Full myeloablative conditioning must be administered before infusion of exagamglogene autotemcel. Conditioning must not be initiated until the complete set of vials constituting the full dose of exagamglogene autotemcel has been received at the authorised treatment centre, and the availability of the back-up collection of unmodified CD34+ cells is confirmed. Refer to the Summary of Product Characteristics for the myeloablative conditioning medicinal product(s) prior to treatment.
It is recommended that patients receive RBC exchange or simple transfusion(s) for at least the 8 weeks prior to the initiation of myeloablative conditioning with a goal of maintaining HbS levels <30% of total Hb while keeping total Hb concentration ≤11 g/dL. At initiation of red blood cell exchanges or simple transfusions, discontinue disease modifying therapies (e.g., hydroxyurea/hydroxycarbamide, crizanlizumab, voxelotor).
Iron chelation therapy must be stopped at least 7 days prior to myeloablative conditioning.
Prophylaxis for seizures should also be considered. Refer to the Summary of Product Characteristics for the myeloablative conditioning medicinal product used for information on drug interactions.
Prophylaxis for hepatic veno-occlusive disease (VOD)/hepatic sinusoidal obstruction syndrome should be considered, per institutional guidelines.
Prior to starting the myeloablative conditioning regimen, confirm availability of the complete set of vials constituting the dose of exagamglogene autotemcel, and unmodified rescue cells. See the Lot information sheet (LIS) provided with the product shipment for confirmation of the number of vials and total dose of exagamglogene autotemcel.
It is recommended that pre-medication with paracetamol and diphenhydramine, or equivalent medicinal products, be administered per institutional guidelines, before the infusion of exagamglogene autotemcel, to reduce the possibility of an infusion reaction.
Exagamglogene autotemcel has not been studied in patients >35 years of age. The safety and efficacy of exagamglogene autotemcel in this population has not been established. The benefit of treatment in individual patients should be considered against the risks of HSC transplantation.
After completion of the myeloablative conditioning regimen, a minimum of 48 hours must elapse before exagamglogene autotemcel infusion. Exagamglogene autotemcel must be administered between a minimum of 48 hours and a maximum of 7 days after the last dose of myeloablative conditioning.

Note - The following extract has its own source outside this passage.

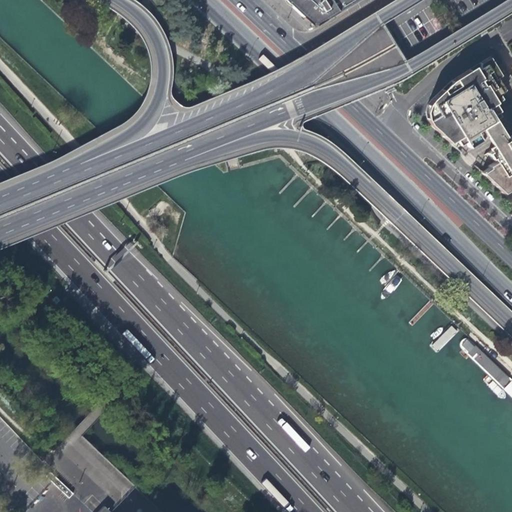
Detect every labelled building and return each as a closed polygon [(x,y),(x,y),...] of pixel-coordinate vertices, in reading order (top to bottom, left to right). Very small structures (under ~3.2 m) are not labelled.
[(282,0),(311,28),(356,0),(282,0)] [(497,77),(485,58),(449,80),(429,99),(425,105),(423,112),(424,120),(429,127),(435,132),(447,143),(452,148),(461,142),(464,148),(473,143),(472,142),(477,139),(479,137),(480,137),(479,134),(487,129),(492,125),(490,122),(487,118),(495,113),(490,106),(493,105),(498,101),(494,95),(501,91),(494,79),(497,77)] [(511,135),(502,142),(504,145),(501,147),(491,153),(485,157),(489,163),(490,162),(493,166),(486,170),(487,172),(481,176),(501,195),(511,188),(511,189),(511,135)] [(511,202),(511,203),(503,208),(511,216),(511,202)] [(392,224),(391,225),(395,230),(403,223),(398,218),(392,224)] [(49,471),(45,476),(68,498),(73,493),(49,471)]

Standard procedures for patient monitoring and management after HSC transplantation must be followed after exagamglogene autotemcel infusion, including monitoring of complete blood counts and transfusion needs.
Blood products required within the first 3 months after exagamglogene autotemcel infusion must be irradiated.
Restarting iron chelation after exagamglogene autotemcel infusion may be necessary. Avoid the use of non-myelosuppressive iron chelators for at least 3 months and use of myelosuppressive iron chelators for at least 6 months after exagamglogene autotemcel infusion. Phlebotomy can be used in lieu of iron chelation, when appropriate.